▶ _Assignment_: The reply should contain the full listing exactly as written and no pictures at all.

▶ _Provided material_:
Content starts

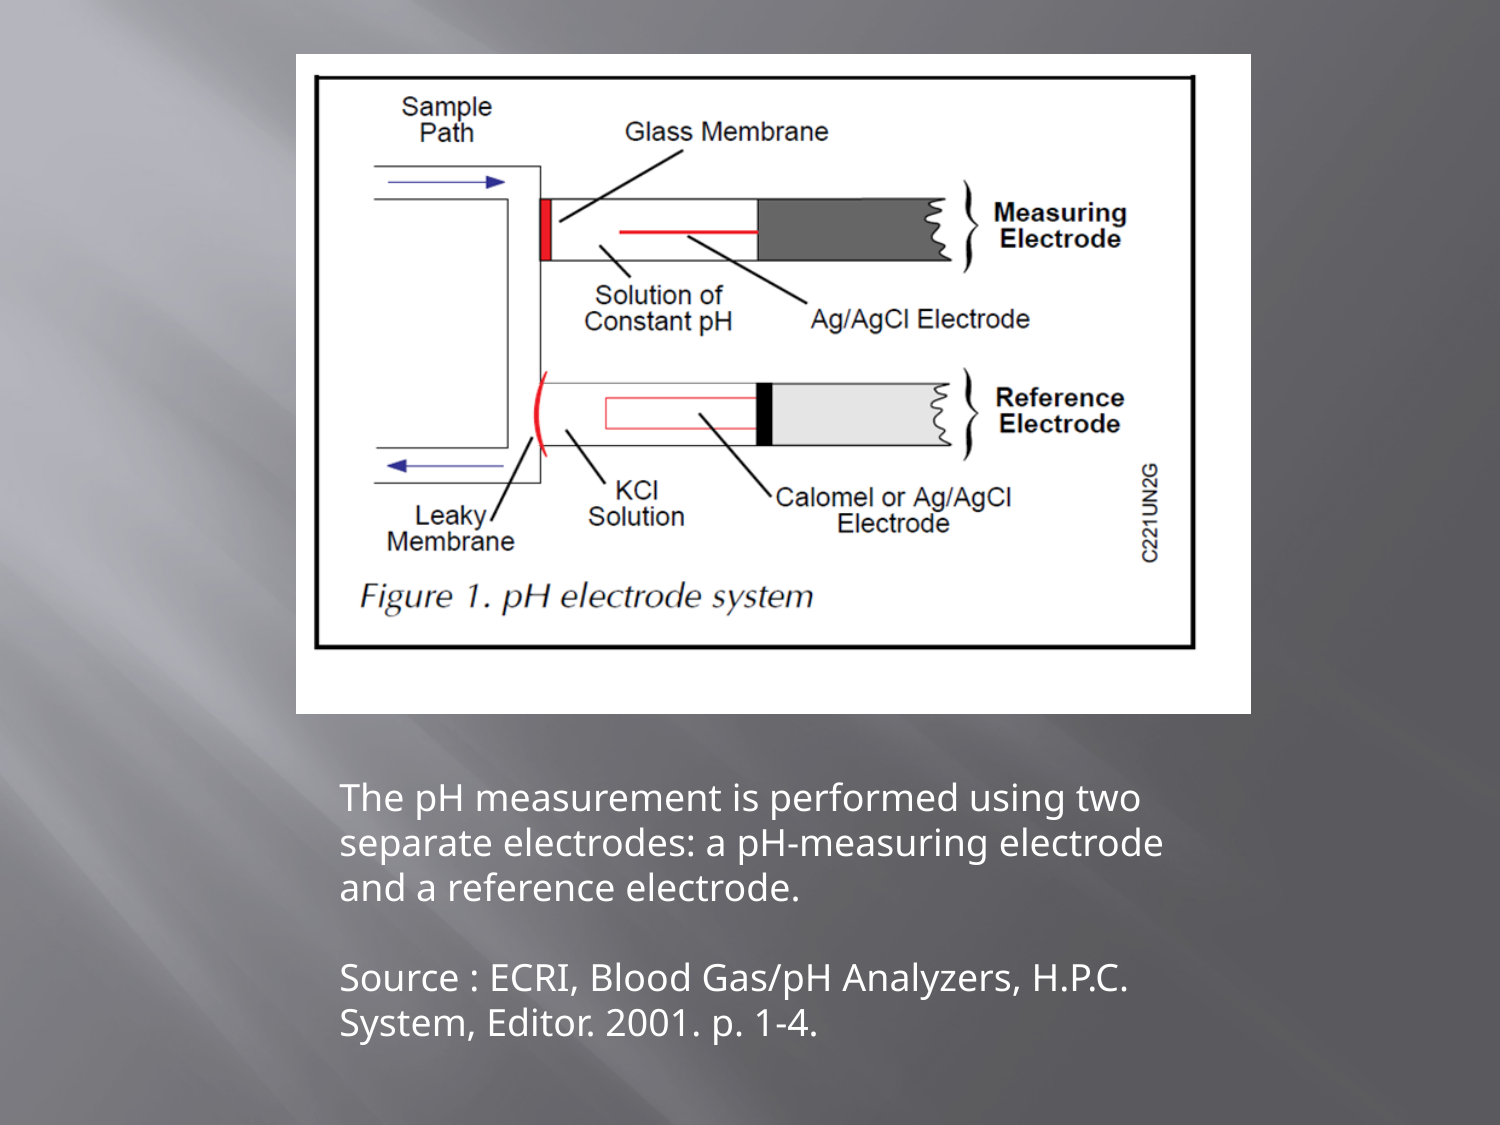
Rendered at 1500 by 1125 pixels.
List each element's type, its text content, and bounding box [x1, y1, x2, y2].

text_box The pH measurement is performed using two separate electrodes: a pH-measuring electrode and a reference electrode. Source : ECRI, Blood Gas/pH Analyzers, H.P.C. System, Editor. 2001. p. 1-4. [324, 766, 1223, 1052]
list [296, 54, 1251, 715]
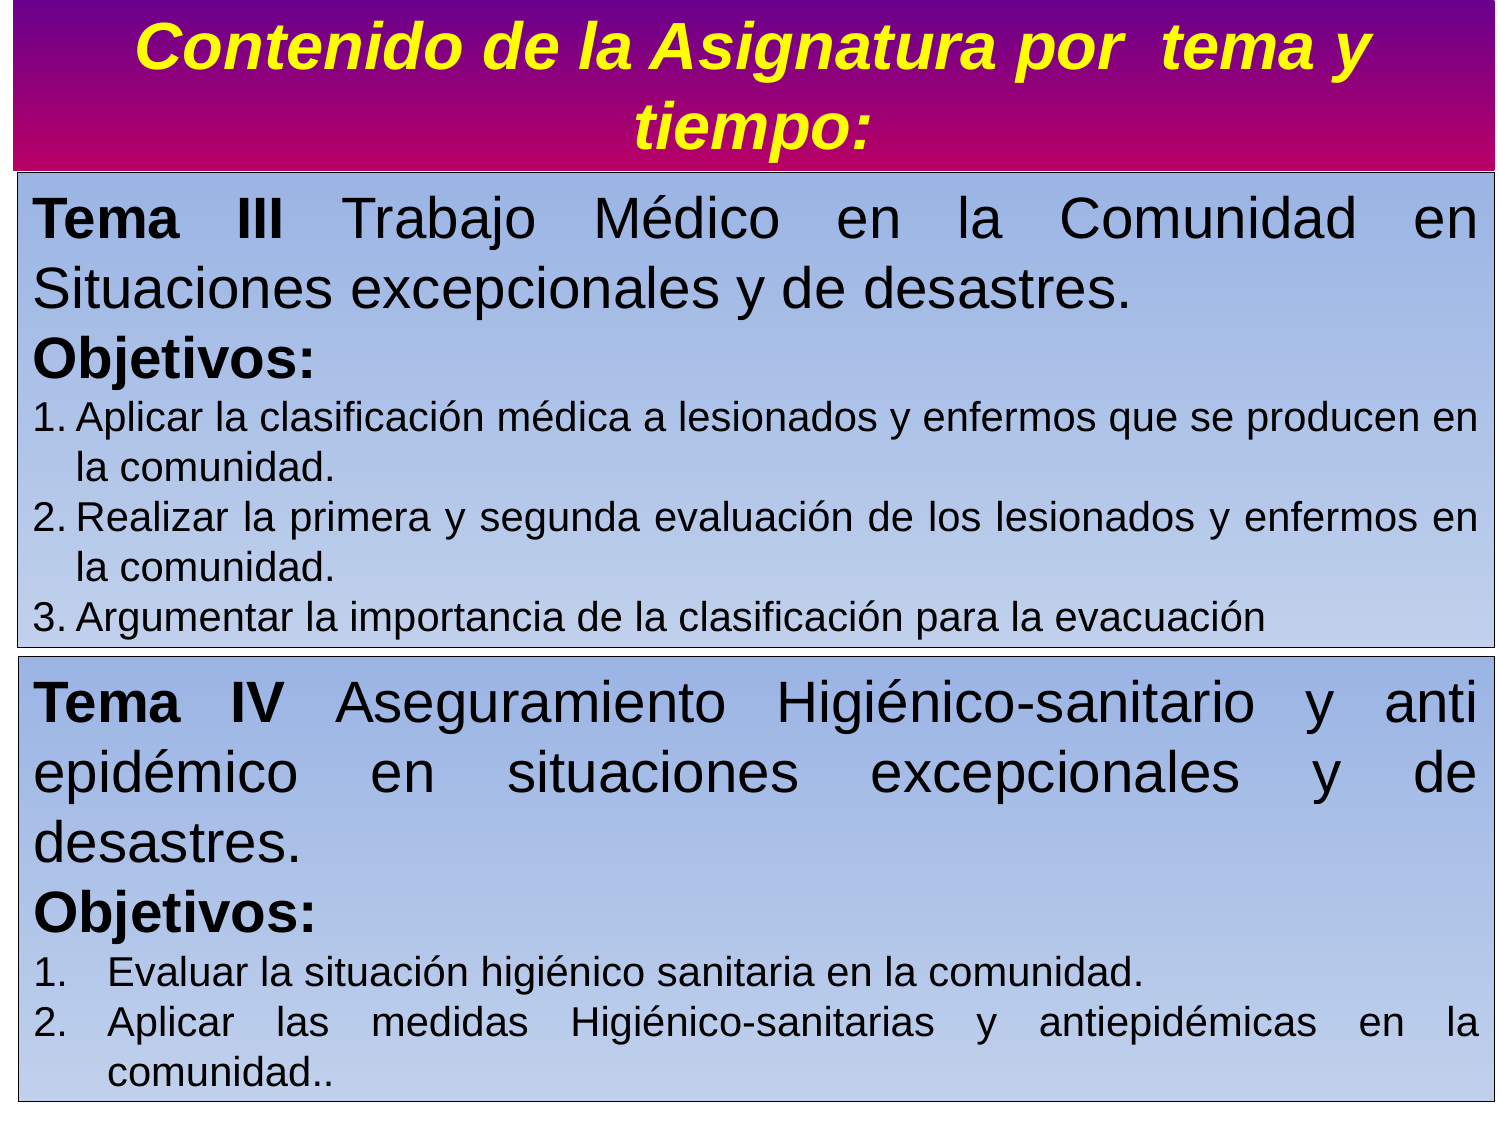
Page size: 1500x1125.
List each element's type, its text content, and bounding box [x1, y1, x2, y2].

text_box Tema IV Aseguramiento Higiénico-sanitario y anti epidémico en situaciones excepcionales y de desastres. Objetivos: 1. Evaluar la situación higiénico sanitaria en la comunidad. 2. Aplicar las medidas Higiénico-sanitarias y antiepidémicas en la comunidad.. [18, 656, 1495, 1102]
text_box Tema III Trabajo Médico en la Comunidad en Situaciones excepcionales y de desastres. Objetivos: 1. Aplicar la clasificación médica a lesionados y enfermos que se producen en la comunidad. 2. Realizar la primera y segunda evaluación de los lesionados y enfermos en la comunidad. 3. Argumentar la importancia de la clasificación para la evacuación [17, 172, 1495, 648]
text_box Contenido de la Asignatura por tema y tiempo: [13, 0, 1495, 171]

Content ends

▶ _Solution to the exercise_:
Rendered at 1500 by 1125 pixels.
List each element's type, its text content, and bounding box [x1, y1, x2, y2].

text_box The pH measurement is performed using two separate electrodes: a pH-measuring electrode and a reference electrode. Source : ECRI, Blood Gas/pH Analyzers, H.P.C. System, Editor. 2001. p. 1-4. [324, 766, 1223, 1052]
list [296, 54, 1251, 715]
Page size: 1500x1125.
List each element's type, its text content, and bounding box [x1, y1, x2, y2].

text_box Tema IV Aseguramiento Higiénico-sanitario y anti epidémico en situaciones excepcionales y de desastres. Objetivos: 1. Evaluar la situación higiénico sanitaria en la comunidad. 2. Aplicar las medidas Higiénico-sanitarias y antiepidémicas en la comunidad.. [18, 656, 1495, 1102]
text_box Tema III Trabajo Médico en la Comunidad en Situaciones excepcionales y de desastres. Objetivos: 1. Aplicar la clasificación médica a lesionados y enfermos que se producen en la comunidad. 2. Realizar la primera y segunda evaluación de los lesionados y enfermos en la comunidad. 3. Argumentar la importancia de la clasificación para la evacuación [17, 172, 1495, 648]
text_box Contenido de la Asignatura por tema y tiempo: [13, 0, 1495, 171]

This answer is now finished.